Decreasing tamoxifen dose or frequency of administration can reduce off-target hematological toxicity but it also decreases on-target Cre-lox recombination efficiency (a) WT and R26CreERT2 received intraperitoneal injection of tamoxifen at 75 mg/kg, 37.5 mg/kg or 18.75 mg/kg for 3 consecutive days from P9 to P11 or only one intraperitoneal injection of tamoxifen at 75 mg/kg at P9. Animals were euthanized at P19 and blood was analyzed. Data are represented as mean ± SEM of n = 4–12 animals per group. Two-way analysis of variance was used to analyze differences between WT and R26CreERT2. ****p-value ≤ 0.0001. (b) Bmp10fl/fl and R26CreERT2 Bmp10fl/fl mice received intraperitoneal injection of tamoxifen at 75 mg/kg, 37.5 mg/kg or 18.75 mg/kg for 3 consecutive days from P9 to P11 or only one intraperitoneal injection of tamoxifen at 75 mg/kg at P9. Animals were euthanized at P19, and Bmp10 mRNA level was quantified in cardiac tissue (right atria) and liver tissue.
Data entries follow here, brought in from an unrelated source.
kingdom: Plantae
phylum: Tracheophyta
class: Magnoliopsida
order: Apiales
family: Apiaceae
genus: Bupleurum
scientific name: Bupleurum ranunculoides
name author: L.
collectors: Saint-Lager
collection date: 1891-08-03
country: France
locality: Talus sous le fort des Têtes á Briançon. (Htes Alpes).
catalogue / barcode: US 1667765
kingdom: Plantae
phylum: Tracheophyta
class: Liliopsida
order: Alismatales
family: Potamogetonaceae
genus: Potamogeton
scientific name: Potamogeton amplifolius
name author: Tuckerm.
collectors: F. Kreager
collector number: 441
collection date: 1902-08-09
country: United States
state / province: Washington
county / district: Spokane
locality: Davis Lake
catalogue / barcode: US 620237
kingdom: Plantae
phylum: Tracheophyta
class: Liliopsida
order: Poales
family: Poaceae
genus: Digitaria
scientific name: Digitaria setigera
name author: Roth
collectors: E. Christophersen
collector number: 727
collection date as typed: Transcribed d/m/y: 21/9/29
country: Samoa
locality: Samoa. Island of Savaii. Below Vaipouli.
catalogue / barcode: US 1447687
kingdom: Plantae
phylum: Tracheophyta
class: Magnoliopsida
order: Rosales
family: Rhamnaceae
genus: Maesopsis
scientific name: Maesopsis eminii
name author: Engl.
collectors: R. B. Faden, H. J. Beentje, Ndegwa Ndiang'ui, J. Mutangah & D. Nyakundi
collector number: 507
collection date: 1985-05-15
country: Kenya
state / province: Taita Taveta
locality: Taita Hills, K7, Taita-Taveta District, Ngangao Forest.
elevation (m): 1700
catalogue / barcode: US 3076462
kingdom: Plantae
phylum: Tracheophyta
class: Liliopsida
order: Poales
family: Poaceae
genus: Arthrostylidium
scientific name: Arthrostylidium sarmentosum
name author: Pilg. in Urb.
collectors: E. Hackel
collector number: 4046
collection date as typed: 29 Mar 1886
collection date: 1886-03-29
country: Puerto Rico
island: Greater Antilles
Data are represented as mean ± SEM of n = 5–10 animals per group. Two-way analysis of variance was used to analyze differences between Bmp10fl/fl and R26CreERT2 Bmp10fl/fl. *p-value ≤ 0.05; **p-value ≤ 0.01; ***p-value ≤ 0.001; ****p-value ≤ 0.0001. (c) Cre recombinase is fused to a modified ligand-binding domain of the estrogen receptor (ERT2 LBD). Cre ERT2 LBD transgene is inserted in the Rosa26 (R26) locus, allowing ubiquitous expression. The resulting protein, CreERT2, is restricted to the cytoplasm in the absence of tamoxifen. In the presence of tamoxifen or its metabolites (T), CreERT2 is translocated into the nucleus. Once in the nucleus, CreERT2 excises the target DNA sequence flanked by loxP sites (on-target effect) but it also induces DNA damage (off-target effect), independently of the targeted Cre-lox recombination.